Mowat could be a plodding speaker, but he managed to sustain enthusiasm while he stood at the podium. The audi­ence interrupted him with fre­quent applause, and with a deaf­ening ovation when he concluded.

R.H. Taylor, secretary of the Agricultural Labourers Union in England, followed. He described the miserable condi­tions of farm workers in Eng­land, and advocated increased migration of farm workers to Canada.

Later speakers that evening included Dr. Landerkin, MP for South Grey, who had high praise for the Mowat adminis­tration. Those sentiments were echoed by Peter Fisher, of Wingham. Several had high praise for the local committee and the residents of Harriston. Robert McKim, of the Alma area, who served several terms as a Reform MPP, concluded the list of speakers.

Jim Connell, of Minto Township, rose to extend the thanks of the meeting to Mowat and the other guests. That be­gan a round of motions of thanks to Meiklejohn and the Harriston committee. The evening broke up a few min­utes after 11pm. By then, the air in the freight shed was stif­ling.

Harriston’s hotels were booked fully that night with Reformers.
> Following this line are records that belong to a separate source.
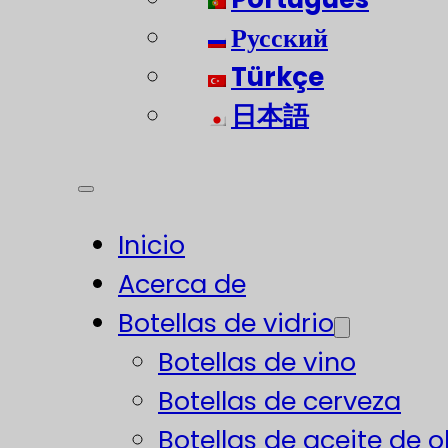
Русский
Türkçe
日本語
Inicio
Acerca de
Botellas de vidrio
Botellas de vino
Botellas de cerveza
Botellas de aceite de o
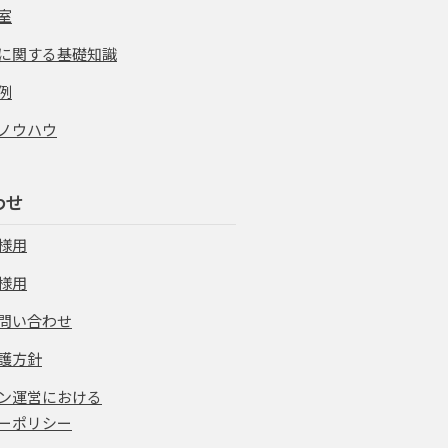
室
に関する基礎知識
例
ノウハウ
わせ
様用
様用
問い合わせ
護方針
ン運営における
ーポリシー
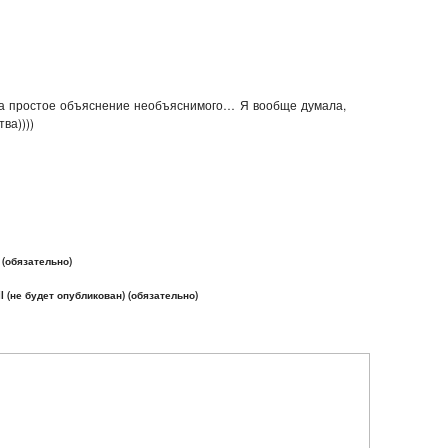
за простое объяснение необъяснимого… Я вообще думала,
ва))))
(обязательно)
l (не будет опубликован) (обязательно)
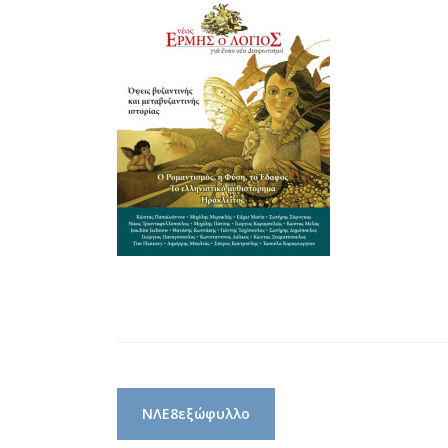
Post
ΝΛΕ8εξώφυλλο
navigation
Others boarded the special trains waiting at the stations for their trips home, filled with goodwill and ready to do their part in the coming election.

Alex Meiklejohn and his committee, exhausted after the pressures of the day, were none­theless delighted with the flawlessly successful day. Add­ing to that joy were the press reports they read in the days following that praised both their rally and the village of Harriston for hosting it so competently.